Mixed Message in a Bottle

 

Cost vs. Benefit
Brands like Vitaminwater have great names like “endurance” and come in pretty pastel colors. But read the label and they turn out to be water, sugar, and a smattering of vitamins and minerals. They usually deliver far fewer nutrients than the average multivitamin. And at $1.29 and more, they’re not cheap. “There’s no magic in them,” says Beth Glace, a New York nutritionist with Lenox Hill Hospital who works with athletes and dancers. “It’s a pretty expensive way to get the basics.”

 

Health(ier) Choices
The vitamin traces in these fortified drinks won’t hurt you—unless you drink a prodigious amount of them. But there’s a simpler, more frugal way to get your daily dose. Eat antioxidant-rich foods (think carrots, beans, berries), plenty of fruits and vegetables, or simply take a high-quality multivitamin with plain water. “That way you don’t need to worry about portion control from sugary drinks that add calories,” says Joy Bauer, a nutritionist at New York City Ballet.

 

Don’t Sweat It
Your body needs nutrients most right after dance class or rehearsal.

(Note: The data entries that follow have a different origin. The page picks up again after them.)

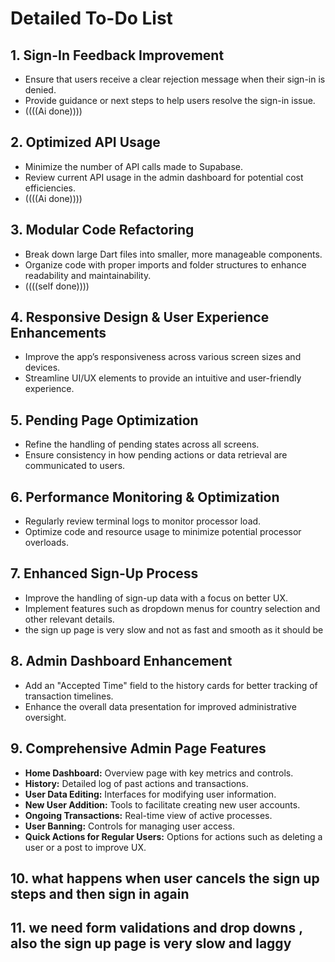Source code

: # Detailed To-Do List

## 1. Sign-In Feedback Improvement
- Ensure that users receive a clear rejection message when their sign-in is denied.
- Provide guidance or next steps to help users resolve the sign-in issue.
- ((((Ai done))))

## 2. Optimized API Usage
- Minimize the number of API calls made to Supabase.
- Review current API usage in the admin dashboard for potential cost efficiencies.
- ((((Ai done))))

## 3. Modular Code Refactoring
- Break down large Dart files into smaller, more manageable components.
- Organize code with proper imports and folder structures to enhance readability and maintainability.
- ((((self done))))

## 4. Responsive Design & User Experience Enhancements
- Improve the app’s responsiveness across various screen sizes and devices.
- Streamline UI/UX elements to provide an intuitive and user-friendly experience.

## 5. Pending Page Optimization
- Refine the handling of pending states across all screens.
- Ensure consistency in how pending actions or data retrieval are communicated to users.

## 6. Performance Monitoring & Optimization
- Regularly review terminal logs to monitor processor load.
- Optimize code and resource usage to minimize potential processor overloads.

## 7. Enhanced Sign-Up Process
- Improve the handling of sign-up data with a focus on better UX.
- Implement features such as dropdown menus for country selection and other relevant details.
- the sign up page is very slow and not as fast and smooth as it should be

## 8. Admin Dashboard Enhancement
- Add an "Accepted Time" field to the history cards for better tracking of transaction timelines.
- Enhance the overall data presentation for improved administrative oversight.

## 9. Comprehensive Admin Page Features
- **Home Dashboard:** Overview page with key metrics and controls.
- **History:** Detailed log of past actions and transactions.
- **User Data Editing:** Interfaces for modifying user information.
- **New User Addition:** Tools to facilitate creating new user accounts.
- **Ongoing Transactions:** Real-time view of active processes.
- **User Banning:** Controls for managing user access.
- **Quick Actions for Regular Users:** Options for actions such as deleting a user or a post to improve UX.

## 10. what happens when user cancels the sign up steps and then sign in again

## 11. we need form validations and drop downs , also the sign up page is very slow and laggy 
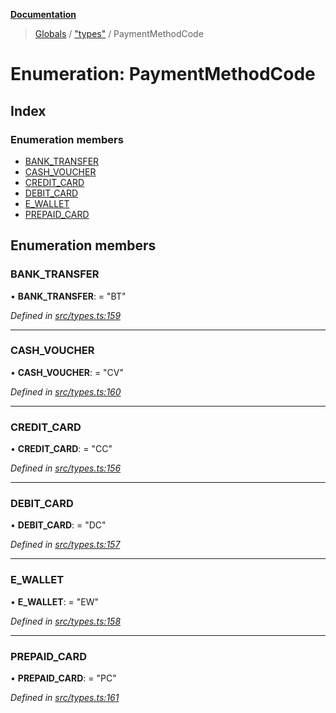 **[Documentation](../README.md)**

> [Globals](../README.md) / ["types"](../modules/_types_.md) / PaymentMethodCode

# Enumeration: PaymentMethodCode

## Index

### Enumeration members

- [BANK_TRANSFER](_types_.paymentmethodcode.md#bank_transfer)
- [CASH_VOUCHER](_types_.paymentmethodcode.md#cash_voucher)
- [CREDIT_CARD](_types_.paymentmethodcode.md#credit_card)
- [DEBIT_CARD](_types_.paymentmethodcode.md#debit_card)
- [E_WALLET](_types_.paymentmethodcode.md#e_wallet)
- [PREPAID_CARD](_types_.paymentmethodcode.md#prepaid_card)

## Enumeration members

### BANK_TRANSFER

• **BANK_TRANSFER**: = "BT"

_Defined in [src/types.ts:159](https://github.com/distributhor/paygate-sdk/blob/79e7c40/src/types.ts#L159)_

---

### CASH_VOUCHER

• **CASH_VOUCHER**: = "CV"

_Defined in [src/types.ts:160](https://github.com/distributhor/paygate-sdk/blob/79e7c40/src/types.ts#L160)_

---

### CREDIT_CARD

• **CREDIT_CARD**: = "CC"

_Defined in [src/types.ts:156](https://github.com/distributhor/paygate-sdk/blob/79e7c40/src/types.ts#L156)_

---

### DEBIT_CARD

• **DEBIT_CARD**: = "DC"

_Defined in [src/types.ts:157](https://github.com/distributhor/paygate-sdk/blob/79e7c40/src/types.ts#L157)_

---

### E_WALLET

• **E_WALLET**: = "EW"

_Defined in [src/types.ts:158](https://github.com/distributhor/paygate-sdk/blob/79e7c40/src/types.ts#L158)_

---

### PREPAID_CARD

• **PREPAID_CARD**: = "PC"

_Defined in [src/types.ts:161](https://github.com/distributhor/paygate-sdk/blob/79e7c40/src/types.ts#L161)_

A vitamin drink or sports drink may be a smart choice if you sweat a lot. Otherwise why not opt for a handful of pretzels (which replenish sodium), a banana (potassium), or a snack pack of nuts (to boost your iron) washed down with some plain water? If you haven’t been exercising vigorously, many of the branded vitamin drinks are a sugar-water splurge. Some Vitaminwater flavors rack up 125 calories per 20 oz. bottle, less than a 20 oz. bottle of Coke (230 calories), but not exactly a diet drink.

 

What You Don’t Get

 

What’s Enough?
It sounds great that there’s a SoBe Life Water that has 10 percent of your daily dose of B vitamins, which are essential for your cells to utilize energy. But you could get a lot more of those B compounds just by adding wheat germ to your morning yogurt or eating an orange every day. Many vitamin water and soda drinkers feel they’re boosting their immune system and making themselves stronger. In fact they may still get too little of what they need, especially if they don’t make an effort to vary their diet because they feel the drink they’re gulping after class does the trick.

 

What They Say . . . and What They Don’t
Don’t think Uncle Sam is watching out for you on this one. Vitaminwater’s “endurance” flavor says it will help boost physical stamina because it has the same amount of vitamin E as two apples. It doesn’t say that the amount of vitamin E you absorb depends on how much fat you’ve already consumed, because it’s a fat-soluble compound. As The Wall Street Journal pointed out in a recent piece on the vitamin drink trend, the makers’ claims fall into a gray area that draws little attention from the Federal Trade Commission.

 


Lauren Kay is a writer and dancer in New York.